Back in the fridge they went. The pot soaked overnight and took some serious scrubbing to get the schmutz off. Then it was time for the tasting. I removed the dark, bark like skin and put the white chunks on a plate. Into the microwave, 30 seconds or so, doused them with butter, salt, sour cream and a sprinkling of green onions. YES–they do taste like potatoes! And like all great potatoes, they are the perfect neutral medium for all sorts of things. Maybe even a fine dice of black garlic and pineapple.

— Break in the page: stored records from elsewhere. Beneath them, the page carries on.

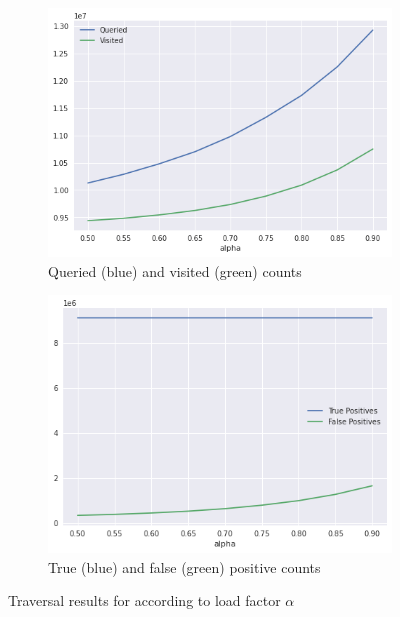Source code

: \begin{figure}[htbp]
    \centering
    \begin{subfigure}{.5\textwidth}
        \centering
        \includegraphics[width=\textwidth]{figures/e_coli-dbht-queried_and_found}
        \caption{Queried (blue) and visited (green) counts}\label{fig:ecoli-art-dbht-traversal-queryfound}
    \end{subfigure}%
    \begin{subfigure}{.5\textwidth}
        \centering
        \includegraphics[width=\textwidth]{figures/e_coli-dbht-true_and_false_positive_counts}
        \caption{True (blue) and false (green) positive counts}\label{fig:ecoli-art-dbht-traversal-positives}
    \end{subfigure}
    \caption{Traversal results for \dBHT according to load factor $\alpha$}\label{fig:ecoli-art-dbcm-threshold}
\end{figure}

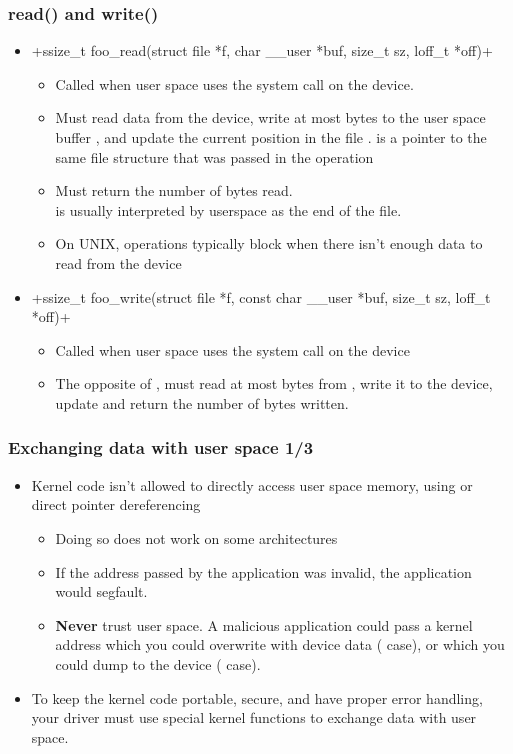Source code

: \begin{frame}[fragile]
  \frametitle{read() and write()}
  \begin{itemize}
  \item {}+ssize_t foo_read(struct file *f, char __user *buf, size_t sz, loff_t *off)+
    \begin{itemize}
    \item Called when user space uses the  system call on
      the device.
    \item Must read data from the device, write at most 
      bytes to the user space buffer , and update the
      current position in the file .  is a pointer
      to the same file structure that was passed in the 
      operation
    \item Must return the number of bytes read.\\
	   is usually interpreted by userspace as the end of
          the file.
    \item On UNIX,  operations typically block when there
      isn't enough data to read from the device
    \end{itemize}
  \item {}+ssize_t foo_write(struct file *f, const char __user *buf, size_t sz, loff_t *off)+
    \begin{itemize}
    \item Called when user space uses the  system call
      on the device
    \item The opposite of , must read at most 
      bytes from , write it to the device, update 
      and return the number of bytes written.
    \end{itemize}
  \end{itemize}
\end{frame}

\begin{frame}
  \frametitle{Exchanging data with user space 1/3}
  \begin{itemize}
  \item Kernel code isn't allowed to directly access user space
    memory, using  or direct pointer dereferencing
    \begin{itemize}
    \item Doing so does not work on some architectures
    \item If the address passed by the application was invalid, the
      application would segfault.
    \item {\bf Never} trust user space. A malicious application could
      pass a kernel address which you could overwrite with device data
      ( case), or which you could dump to the device
      ( case).
    \end{itemize}
  \item To keep the kernel code portable, secure, and have proper
    error handling, your driver must use special kernel functions
    to exchange data with user space.
  \end{itemize}
\end{frame}

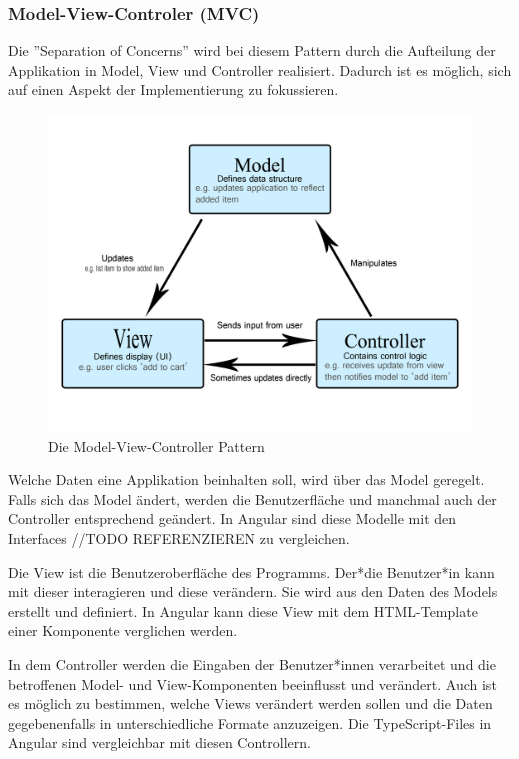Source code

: \cite{MVCmdn}
\cite{MVVM}
\cite{MVC}

\subsubsection{Model-View-Controler (MVC)}
Die ”Separation of Concerns” wird bei diesem Pattern durch die Aufteilung der Applikation in Model, View und Controller realisiert. Dadurch ist es möglich, sich auf einen Aspekt der Implementierung zu fokussieren. 

\begin{figure} [h t]
  \centering
  \includegraphics[scale=0.5]{pics/mvc.png}
  \caption{Die Model-View-Controller Pattern \cite{MVCmdn}}
  \label{fig:tech:front:mvc-architecture}
\end{figure}

Welche Daten eine Applikation beinhalten soll, wird über das Model geregelt. Falls sich das Model ändert, werden die Benutzerfläche und manchmal auch der Controller entsprechend geändert. In Angular sind diese Modelle mit den Interfaces //TODO REFERENZIEREN  zu vergleichen.

Die View ist die Benutzeroberfläche des Programms. Der*die Benutzer*in kann mit dieser interagieren und diese verändern. Sie wird aus den Daten des Models erstellt und definiert. In Angular kann diese View mit dem HTML-Template einer Komponente verglichen werden.

In dem Controller werden die Eingaben der Benutzer*innen verarbeitet und die betroffenen Model- und View-Komponenten beeinflusst und verändert. Auch ist es möglich zu bestimmen, welche Views verändert werden sollen und die Daten gegebenenfalls in unterschiedliche Formate anzuzeigen. Die TypeScript-Files in Angular sind vergleichbar mit diesen Controllern.
\cite{MVC}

But you know what was the most surprising thing of all? It wasn’t really taro root. When I looked for an image to post, all the taro shots were of stubby, squat tubers. The long, thin guys were tapioca! Or maybe they were cassava, or maybe even yuca. It’s hard to tell, the names seem interchangeable, I guess it depends on where you’re coming from and you go figure! If it’s ever safe to go back to Ralph’s, I’ll ask them what they call it. Whatever it is, I can vouch it’s a fine substitute for potatoes, just like the laughing man said.